**** Data to use ****

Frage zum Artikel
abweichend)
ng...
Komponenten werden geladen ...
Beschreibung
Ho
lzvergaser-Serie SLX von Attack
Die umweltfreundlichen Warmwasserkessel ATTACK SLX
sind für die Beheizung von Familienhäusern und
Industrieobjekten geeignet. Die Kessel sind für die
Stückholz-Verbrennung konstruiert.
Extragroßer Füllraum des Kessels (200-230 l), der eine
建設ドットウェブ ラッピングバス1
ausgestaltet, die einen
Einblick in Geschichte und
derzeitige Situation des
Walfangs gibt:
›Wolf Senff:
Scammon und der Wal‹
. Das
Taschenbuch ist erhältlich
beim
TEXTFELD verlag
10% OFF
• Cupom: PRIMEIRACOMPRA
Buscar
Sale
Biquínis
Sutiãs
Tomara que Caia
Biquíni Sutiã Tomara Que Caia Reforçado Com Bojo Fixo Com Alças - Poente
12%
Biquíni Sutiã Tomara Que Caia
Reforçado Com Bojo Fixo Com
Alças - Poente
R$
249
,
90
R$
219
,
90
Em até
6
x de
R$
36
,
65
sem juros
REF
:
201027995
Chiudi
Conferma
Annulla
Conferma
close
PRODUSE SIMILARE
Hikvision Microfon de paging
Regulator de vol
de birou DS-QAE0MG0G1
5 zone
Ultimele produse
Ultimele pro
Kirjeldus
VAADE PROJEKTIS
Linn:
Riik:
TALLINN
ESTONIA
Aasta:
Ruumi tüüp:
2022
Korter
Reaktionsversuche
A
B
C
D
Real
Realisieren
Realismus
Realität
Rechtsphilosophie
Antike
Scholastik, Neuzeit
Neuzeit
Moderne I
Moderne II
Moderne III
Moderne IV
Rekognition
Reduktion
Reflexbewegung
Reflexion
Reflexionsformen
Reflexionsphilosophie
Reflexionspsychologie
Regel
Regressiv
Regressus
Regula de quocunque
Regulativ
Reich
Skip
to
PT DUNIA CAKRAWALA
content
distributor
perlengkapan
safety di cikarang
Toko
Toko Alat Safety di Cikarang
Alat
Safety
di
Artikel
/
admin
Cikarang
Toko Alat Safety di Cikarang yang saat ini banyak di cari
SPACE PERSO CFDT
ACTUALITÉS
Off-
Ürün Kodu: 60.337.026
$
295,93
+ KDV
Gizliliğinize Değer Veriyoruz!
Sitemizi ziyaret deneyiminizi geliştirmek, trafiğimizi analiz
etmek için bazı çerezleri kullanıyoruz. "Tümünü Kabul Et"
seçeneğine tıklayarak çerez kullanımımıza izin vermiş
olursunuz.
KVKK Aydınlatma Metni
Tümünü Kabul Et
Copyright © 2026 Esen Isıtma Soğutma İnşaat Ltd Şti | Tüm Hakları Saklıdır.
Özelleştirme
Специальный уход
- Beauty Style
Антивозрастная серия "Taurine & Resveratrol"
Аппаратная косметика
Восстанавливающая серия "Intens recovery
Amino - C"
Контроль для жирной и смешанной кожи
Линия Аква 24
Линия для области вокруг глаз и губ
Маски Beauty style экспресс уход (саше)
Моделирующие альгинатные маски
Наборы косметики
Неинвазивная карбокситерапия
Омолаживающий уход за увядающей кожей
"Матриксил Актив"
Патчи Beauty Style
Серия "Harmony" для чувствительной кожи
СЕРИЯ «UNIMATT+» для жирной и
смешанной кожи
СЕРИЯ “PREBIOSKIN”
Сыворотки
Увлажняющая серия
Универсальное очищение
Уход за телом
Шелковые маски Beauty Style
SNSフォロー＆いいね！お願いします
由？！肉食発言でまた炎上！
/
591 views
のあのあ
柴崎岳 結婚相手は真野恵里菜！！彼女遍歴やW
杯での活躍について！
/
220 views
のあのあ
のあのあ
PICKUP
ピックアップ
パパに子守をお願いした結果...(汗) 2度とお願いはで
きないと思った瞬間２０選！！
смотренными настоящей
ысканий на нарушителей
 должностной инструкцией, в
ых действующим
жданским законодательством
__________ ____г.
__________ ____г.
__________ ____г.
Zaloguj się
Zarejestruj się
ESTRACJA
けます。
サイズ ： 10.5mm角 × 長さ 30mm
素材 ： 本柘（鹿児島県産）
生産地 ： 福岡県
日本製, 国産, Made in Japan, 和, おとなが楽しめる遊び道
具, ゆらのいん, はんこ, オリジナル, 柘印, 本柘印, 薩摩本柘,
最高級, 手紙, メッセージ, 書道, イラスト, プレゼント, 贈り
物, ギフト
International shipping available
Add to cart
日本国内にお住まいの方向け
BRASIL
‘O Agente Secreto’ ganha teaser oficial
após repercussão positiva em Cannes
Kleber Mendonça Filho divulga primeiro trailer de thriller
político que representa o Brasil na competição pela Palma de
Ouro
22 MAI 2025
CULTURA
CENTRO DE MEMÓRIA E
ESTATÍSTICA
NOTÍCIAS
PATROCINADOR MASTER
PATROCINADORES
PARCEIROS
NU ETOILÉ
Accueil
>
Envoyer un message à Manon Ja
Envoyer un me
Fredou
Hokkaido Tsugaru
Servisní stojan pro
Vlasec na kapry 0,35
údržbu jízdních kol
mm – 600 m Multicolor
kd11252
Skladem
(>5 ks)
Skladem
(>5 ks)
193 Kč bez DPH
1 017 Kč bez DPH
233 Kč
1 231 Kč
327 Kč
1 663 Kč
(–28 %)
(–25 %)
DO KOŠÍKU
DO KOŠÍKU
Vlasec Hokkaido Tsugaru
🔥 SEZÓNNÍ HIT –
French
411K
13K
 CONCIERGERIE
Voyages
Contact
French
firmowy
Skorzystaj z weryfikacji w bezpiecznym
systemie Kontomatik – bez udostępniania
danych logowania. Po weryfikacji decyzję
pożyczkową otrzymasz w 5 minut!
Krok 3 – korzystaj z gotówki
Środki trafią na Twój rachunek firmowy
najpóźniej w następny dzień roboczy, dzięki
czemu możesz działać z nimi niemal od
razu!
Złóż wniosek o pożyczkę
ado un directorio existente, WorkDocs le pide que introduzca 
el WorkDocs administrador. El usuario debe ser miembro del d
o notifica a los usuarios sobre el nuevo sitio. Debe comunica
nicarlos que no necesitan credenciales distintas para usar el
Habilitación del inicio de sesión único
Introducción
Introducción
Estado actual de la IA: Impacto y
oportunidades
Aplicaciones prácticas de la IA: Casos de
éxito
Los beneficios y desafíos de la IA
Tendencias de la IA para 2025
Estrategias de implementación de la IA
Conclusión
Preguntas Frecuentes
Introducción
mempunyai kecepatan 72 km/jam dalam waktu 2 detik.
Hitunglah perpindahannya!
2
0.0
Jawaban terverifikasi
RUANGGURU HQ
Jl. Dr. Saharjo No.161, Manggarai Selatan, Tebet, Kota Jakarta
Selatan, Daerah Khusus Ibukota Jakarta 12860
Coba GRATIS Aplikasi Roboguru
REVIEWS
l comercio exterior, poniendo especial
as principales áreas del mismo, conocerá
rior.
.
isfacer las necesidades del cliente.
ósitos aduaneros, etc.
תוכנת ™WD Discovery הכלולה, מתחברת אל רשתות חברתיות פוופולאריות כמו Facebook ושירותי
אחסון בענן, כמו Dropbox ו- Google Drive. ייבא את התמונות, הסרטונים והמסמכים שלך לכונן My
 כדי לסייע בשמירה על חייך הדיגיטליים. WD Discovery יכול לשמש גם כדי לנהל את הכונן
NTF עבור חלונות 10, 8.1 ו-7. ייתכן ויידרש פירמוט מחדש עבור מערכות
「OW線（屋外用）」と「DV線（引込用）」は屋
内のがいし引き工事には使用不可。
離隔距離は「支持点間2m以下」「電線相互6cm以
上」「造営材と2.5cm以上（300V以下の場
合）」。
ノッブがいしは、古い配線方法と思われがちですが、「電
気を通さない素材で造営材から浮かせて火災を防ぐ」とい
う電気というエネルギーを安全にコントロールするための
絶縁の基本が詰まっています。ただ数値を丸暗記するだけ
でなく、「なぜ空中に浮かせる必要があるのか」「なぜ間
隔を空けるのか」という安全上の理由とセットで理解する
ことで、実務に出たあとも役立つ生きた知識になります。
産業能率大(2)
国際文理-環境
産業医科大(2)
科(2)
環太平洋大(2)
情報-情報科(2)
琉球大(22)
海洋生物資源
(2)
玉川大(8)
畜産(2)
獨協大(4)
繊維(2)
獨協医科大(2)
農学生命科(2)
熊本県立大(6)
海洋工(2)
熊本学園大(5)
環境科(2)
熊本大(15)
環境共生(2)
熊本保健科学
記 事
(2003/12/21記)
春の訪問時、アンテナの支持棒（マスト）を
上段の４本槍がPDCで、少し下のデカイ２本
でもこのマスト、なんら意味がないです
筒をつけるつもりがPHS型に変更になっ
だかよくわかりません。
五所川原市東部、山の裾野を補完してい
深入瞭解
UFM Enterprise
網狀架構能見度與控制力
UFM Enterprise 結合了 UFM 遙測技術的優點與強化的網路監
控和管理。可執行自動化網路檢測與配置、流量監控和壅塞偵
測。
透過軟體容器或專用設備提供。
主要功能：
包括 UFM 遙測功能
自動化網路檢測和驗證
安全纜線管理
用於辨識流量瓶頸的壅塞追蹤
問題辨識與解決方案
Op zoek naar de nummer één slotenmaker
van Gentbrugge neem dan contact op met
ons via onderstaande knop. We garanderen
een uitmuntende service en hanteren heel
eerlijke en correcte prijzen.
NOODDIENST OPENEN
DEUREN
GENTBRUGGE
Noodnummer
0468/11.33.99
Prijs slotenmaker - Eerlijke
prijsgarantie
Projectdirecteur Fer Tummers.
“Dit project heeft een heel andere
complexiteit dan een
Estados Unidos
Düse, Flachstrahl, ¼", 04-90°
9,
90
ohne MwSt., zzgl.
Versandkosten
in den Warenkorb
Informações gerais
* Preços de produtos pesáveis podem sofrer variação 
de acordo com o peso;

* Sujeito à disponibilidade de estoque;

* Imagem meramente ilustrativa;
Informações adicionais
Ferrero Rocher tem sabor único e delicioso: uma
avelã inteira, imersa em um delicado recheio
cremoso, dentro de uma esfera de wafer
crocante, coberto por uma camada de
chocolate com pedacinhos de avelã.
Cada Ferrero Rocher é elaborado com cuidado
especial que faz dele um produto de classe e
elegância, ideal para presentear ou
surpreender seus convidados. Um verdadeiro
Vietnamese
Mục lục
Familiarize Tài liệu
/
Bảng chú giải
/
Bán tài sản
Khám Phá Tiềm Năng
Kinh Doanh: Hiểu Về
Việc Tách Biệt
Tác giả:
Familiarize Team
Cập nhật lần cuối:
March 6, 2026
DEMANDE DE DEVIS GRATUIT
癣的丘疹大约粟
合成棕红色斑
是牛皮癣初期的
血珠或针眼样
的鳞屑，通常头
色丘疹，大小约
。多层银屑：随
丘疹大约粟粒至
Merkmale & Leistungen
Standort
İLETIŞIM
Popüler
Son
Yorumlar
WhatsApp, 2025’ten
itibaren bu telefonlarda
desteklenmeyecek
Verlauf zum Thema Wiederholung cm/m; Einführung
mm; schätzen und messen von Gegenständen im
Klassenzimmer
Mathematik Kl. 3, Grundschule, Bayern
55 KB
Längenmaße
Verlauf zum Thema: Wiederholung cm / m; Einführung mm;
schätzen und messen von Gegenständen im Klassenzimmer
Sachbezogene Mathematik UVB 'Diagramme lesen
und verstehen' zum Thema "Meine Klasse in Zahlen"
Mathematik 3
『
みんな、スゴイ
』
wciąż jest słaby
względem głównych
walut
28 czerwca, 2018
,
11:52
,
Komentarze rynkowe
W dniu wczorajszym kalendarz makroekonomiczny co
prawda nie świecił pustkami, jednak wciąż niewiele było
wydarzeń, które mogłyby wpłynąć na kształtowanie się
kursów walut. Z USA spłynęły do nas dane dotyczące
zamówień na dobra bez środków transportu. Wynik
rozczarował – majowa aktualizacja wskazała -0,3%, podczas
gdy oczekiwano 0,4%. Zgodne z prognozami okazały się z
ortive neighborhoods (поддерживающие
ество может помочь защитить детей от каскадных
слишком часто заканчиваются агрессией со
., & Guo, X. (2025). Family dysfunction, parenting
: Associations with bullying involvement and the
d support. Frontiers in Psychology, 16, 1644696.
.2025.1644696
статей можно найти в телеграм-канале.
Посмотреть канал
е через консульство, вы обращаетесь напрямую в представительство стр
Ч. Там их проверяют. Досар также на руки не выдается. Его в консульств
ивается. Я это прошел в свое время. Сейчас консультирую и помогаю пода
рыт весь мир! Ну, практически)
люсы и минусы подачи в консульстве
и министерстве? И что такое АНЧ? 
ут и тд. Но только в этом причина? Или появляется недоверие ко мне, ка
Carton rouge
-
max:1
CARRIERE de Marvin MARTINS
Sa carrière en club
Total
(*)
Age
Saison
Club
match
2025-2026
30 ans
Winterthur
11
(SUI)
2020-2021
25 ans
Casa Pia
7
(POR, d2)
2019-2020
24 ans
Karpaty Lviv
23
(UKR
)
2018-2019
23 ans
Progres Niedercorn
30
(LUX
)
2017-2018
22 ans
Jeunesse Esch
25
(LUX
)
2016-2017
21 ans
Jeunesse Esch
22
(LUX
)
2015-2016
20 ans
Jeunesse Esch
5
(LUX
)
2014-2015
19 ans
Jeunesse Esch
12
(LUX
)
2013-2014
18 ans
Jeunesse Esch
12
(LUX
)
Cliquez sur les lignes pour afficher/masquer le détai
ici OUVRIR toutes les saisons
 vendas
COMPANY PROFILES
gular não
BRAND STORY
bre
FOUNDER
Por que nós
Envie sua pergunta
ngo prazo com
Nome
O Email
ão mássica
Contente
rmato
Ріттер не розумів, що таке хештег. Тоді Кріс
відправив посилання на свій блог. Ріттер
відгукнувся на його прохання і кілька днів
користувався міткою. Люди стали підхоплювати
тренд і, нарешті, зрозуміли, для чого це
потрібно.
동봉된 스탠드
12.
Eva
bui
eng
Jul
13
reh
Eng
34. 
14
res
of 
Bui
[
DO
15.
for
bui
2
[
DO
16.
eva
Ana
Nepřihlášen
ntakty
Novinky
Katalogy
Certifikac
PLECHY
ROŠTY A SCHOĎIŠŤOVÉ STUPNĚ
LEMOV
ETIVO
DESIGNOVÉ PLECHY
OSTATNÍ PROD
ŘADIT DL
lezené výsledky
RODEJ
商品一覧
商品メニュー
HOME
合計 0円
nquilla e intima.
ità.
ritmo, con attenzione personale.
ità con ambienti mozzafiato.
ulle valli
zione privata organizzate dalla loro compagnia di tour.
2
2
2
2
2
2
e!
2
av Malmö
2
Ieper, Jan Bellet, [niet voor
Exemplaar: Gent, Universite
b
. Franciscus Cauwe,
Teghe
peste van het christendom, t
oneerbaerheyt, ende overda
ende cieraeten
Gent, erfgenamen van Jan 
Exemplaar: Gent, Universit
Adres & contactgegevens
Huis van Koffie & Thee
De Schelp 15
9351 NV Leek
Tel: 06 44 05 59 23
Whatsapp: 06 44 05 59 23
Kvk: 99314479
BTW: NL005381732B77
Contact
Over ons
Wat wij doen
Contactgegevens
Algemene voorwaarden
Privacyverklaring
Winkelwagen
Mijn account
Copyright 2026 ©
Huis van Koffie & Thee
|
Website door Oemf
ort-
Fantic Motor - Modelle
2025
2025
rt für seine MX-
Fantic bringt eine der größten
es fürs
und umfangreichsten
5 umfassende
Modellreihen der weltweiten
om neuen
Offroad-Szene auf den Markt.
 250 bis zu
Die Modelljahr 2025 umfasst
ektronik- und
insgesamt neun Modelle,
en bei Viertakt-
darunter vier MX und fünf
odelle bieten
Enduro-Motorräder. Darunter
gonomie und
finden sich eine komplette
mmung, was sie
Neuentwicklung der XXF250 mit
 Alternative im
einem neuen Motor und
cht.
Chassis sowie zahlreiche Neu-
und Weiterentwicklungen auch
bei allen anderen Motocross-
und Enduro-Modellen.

****

== Task goal ==
Going back over the entries above, copy word for word every line from the one that has "nicarlos que no" on through the one that has "mempunyai kecepatan 72".

== Answer space ==
nicarlos que no necesitan credenciales distintas para usar el
Habilitación del inicio de sesión único
Introducción
Introducción
Estado actual de la IA: Impacto y
oportunidades
Aplicaciones prácticas de la IA: Casos de
éxito
Los beneficios y desafíos de la IA
Tendencias de la IA para 2025
Estrategias de implementación de la IA
Conclusión
Preguntas Frecuentes
Introducción
mempunyai kecepatan 72 km/jam dalam waktu 2 detik.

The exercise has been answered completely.